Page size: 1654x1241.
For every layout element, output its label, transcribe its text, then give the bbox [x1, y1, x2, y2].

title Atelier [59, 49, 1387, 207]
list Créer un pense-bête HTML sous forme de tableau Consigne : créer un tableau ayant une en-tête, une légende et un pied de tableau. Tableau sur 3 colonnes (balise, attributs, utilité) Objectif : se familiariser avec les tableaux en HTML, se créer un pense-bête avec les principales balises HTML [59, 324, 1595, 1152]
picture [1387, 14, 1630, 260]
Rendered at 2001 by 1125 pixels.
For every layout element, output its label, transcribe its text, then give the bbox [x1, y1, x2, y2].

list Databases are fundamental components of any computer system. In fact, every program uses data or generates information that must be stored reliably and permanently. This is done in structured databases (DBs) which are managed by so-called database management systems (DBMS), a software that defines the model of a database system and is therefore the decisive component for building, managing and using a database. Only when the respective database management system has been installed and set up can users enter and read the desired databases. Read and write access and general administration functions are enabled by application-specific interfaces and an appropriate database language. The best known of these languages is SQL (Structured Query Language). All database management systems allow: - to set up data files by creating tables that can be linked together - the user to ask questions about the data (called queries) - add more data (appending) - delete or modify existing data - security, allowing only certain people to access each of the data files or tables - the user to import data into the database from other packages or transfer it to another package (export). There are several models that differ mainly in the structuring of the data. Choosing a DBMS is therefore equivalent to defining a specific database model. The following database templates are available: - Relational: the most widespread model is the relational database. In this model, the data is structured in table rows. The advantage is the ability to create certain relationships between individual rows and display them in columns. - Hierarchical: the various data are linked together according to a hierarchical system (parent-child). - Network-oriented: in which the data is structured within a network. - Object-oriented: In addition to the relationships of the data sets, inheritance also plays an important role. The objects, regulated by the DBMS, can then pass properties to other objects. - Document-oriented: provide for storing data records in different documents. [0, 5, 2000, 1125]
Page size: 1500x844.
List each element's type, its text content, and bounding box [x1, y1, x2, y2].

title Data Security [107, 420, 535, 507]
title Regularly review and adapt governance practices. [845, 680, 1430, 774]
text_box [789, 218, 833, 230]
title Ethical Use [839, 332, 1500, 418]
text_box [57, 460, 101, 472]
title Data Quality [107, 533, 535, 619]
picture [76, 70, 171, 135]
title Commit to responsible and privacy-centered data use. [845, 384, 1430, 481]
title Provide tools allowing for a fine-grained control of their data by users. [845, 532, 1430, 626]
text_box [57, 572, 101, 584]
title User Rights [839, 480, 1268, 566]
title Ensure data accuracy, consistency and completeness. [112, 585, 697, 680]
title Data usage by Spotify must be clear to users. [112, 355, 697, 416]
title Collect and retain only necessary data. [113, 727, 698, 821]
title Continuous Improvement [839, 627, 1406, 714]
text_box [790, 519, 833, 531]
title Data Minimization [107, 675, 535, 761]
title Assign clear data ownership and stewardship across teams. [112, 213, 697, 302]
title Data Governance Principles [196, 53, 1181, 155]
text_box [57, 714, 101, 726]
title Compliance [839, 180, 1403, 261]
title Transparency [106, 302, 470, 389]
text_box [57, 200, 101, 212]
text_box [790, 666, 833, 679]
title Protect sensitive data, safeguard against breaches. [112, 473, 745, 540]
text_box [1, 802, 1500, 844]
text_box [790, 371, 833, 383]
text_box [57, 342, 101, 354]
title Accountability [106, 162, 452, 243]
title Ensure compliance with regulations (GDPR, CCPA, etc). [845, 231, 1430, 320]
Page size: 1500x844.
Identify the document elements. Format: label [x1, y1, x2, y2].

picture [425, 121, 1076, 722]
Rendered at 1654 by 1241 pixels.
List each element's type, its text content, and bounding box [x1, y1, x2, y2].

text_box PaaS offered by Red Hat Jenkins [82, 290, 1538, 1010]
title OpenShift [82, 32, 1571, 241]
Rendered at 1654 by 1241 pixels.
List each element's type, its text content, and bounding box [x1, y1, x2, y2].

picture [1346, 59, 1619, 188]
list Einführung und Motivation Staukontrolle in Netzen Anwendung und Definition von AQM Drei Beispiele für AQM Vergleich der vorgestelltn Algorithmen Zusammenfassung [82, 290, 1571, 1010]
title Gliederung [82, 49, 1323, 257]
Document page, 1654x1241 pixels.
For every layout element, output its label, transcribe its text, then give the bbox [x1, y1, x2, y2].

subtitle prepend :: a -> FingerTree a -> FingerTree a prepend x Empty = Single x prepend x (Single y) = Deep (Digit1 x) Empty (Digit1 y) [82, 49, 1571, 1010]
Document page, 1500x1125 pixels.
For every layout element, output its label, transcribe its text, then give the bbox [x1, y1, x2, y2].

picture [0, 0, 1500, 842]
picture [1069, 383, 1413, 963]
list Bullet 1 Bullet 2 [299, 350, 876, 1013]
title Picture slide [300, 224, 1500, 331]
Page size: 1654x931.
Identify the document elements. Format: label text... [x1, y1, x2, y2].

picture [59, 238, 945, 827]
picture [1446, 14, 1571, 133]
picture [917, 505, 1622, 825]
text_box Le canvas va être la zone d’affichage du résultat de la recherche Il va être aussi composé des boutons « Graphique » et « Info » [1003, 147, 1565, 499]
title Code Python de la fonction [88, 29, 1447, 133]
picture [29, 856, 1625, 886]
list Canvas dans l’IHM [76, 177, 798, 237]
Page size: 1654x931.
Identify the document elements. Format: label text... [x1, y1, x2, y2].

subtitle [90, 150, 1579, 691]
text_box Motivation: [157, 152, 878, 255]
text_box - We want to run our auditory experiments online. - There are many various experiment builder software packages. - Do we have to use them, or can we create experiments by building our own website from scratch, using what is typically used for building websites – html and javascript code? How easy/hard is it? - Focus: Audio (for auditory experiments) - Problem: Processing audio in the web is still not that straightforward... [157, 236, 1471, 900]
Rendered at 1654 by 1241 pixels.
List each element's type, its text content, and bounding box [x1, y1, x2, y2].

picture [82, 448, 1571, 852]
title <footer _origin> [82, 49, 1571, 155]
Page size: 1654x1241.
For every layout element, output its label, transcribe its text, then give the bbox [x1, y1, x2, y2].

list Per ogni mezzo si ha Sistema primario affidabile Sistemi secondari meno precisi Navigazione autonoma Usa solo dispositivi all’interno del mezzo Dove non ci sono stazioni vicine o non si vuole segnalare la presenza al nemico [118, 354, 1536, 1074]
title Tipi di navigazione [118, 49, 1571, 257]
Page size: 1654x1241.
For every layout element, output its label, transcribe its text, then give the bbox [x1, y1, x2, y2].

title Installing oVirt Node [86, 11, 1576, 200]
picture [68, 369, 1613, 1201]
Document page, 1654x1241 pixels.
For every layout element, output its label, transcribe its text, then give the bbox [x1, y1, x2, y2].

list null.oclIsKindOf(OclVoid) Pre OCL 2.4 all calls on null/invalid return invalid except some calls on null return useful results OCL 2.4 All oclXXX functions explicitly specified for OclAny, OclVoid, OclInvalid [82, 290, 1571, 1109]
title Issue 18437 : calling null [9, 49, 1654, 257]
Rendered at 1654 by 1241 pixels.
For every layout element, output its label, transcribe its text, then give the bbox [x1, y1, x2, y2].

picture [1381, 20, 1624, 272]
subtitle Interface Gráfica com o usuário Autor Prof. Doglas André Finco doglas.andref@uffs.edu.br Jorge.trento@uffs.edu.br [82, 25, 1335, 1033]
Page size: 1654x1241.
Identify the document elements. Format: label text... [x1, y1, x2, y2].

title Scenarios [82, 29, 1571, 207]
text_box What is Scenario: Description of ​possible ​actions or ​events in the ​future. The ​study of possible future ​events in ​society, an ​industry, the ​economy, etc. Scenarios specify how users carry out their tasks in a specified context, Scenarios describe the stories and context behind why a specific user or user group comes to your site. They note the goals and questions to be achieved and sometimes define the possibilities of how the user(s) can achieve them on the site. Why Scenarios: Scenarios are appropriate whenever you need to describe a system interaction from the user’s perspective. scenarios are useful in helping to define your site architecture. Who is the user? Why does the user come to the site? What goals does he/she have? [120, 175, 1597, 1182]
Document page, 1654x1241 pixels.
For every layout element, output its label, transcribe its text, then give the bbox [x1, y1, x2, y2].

**GIVEN TASK:**
Please copy the listing above word for word, from its first line up to and including the line containing "picture [1387, 14, 1630, 260]".

**EXERCISE RESULT:**
Page size: 1654x1241.
For every layout element, output its label, transcribe its text, then give the bbox [x1, y1, x2, y2].

title Atelier [59, 49, 1387, 207]
list Créer un pense-bête HTML sous forme de tableau Consigne : créer un tableau ayant une en-tête, une légende et un pied de tableau. Tableau sur 3 colonnes (balise, attributs, utilité) Objectif : se familiariser avec les tableaux en HTML, se créer un pense-bête avec les principales balises HTML [59, 324, 1595, 1152]
picture [1387, 14, 1630, 260]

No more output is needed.